Ce livre est l'adaptation de la première partie d'une thèse de philosophie entreprise sous la direction de F. Dagognet. L'auteur, à la lecture des différents écrits de Gabriel Naudé (16001653), notamment de l'Advis pour dresser une bibliothèque... (1627) et des Considérations politiques sur les coups d'État (1639) met en évidence l'unité de la pensée de Naudé, précurseur d'un nouvel ordre du savoir esquissé dans l'espace intellectuel libéré un moment entre l'épuisement de l'humanisme et l'avènement du cogito cartésien.
Prenant acte de la révolution apportée par l'imprimerie, récusant toute universalité, Naudé propose un nouveau modèle de lecture utilitaire et pratique qui organise en une démarche active et perfectible la multiplication des connaissances et des discours. En cela, il s'oppose à la fois à l'érudition humaniste faite de bibliophilie, de plaisir lectoral et de nostalgie antiquomane, et au projet jésuite, qui tend à organiser la culture par la médiation des directeurs de conscience au service de la révélation.

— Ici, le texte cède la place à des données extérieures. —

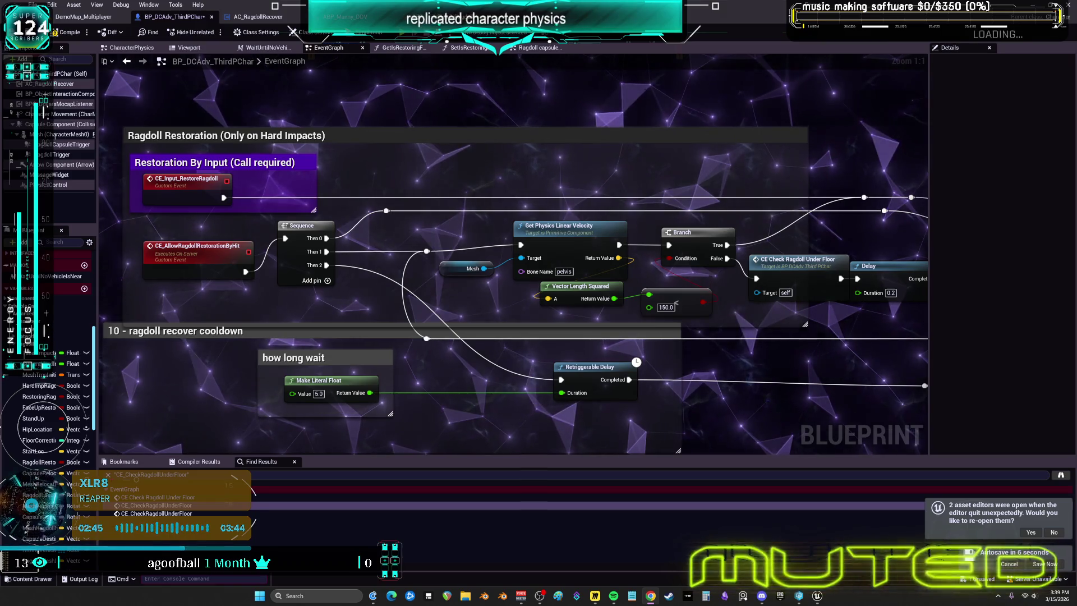
pyautogui.moveTo(636, 353); pyautogui.dragTo(417, 333)
pyautogui.moveTo(624, 313); pyautogui.dragTo(471, 317)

La bibliothèque universelle et le bibliothécaire sont au centre du projet de Naudé. Entre autres aspects remarquables (ses catalogues, sa démarche bibliographique, le fait qu'elle soit confiée à un technicien mercenaire), la bibliothèque naudéenne fait preuve d'une tolérance complète. Elle accueille tous les ouvrages, sans considération de valeur ou d'orthodoxie car ce sont désormais les lectures qui font la valeur du livre, non une vertu intrinsèque. De plus, elle est ouverte à tous, c'est un service public de la connaissance mis en place par un État libéré des tutelles seigneuriales et ecclésiales. Non sans contradiction d'ailleurs, car si Naudé partage avec les encyclopédistes une forme d'optimisme de la raison, il ne formule pas un programme d'accès à la citoyenneté par l'instruction.
La bibliothèque naudéenne est l'instrument d'une science politique laïcisée, héritée de Machiavel, destinée aux techniciens d'un pouvoir qui s'affirme comme ordre efficace et non comme loi. Naudé est d'ailleurs avant tout un penseur politique.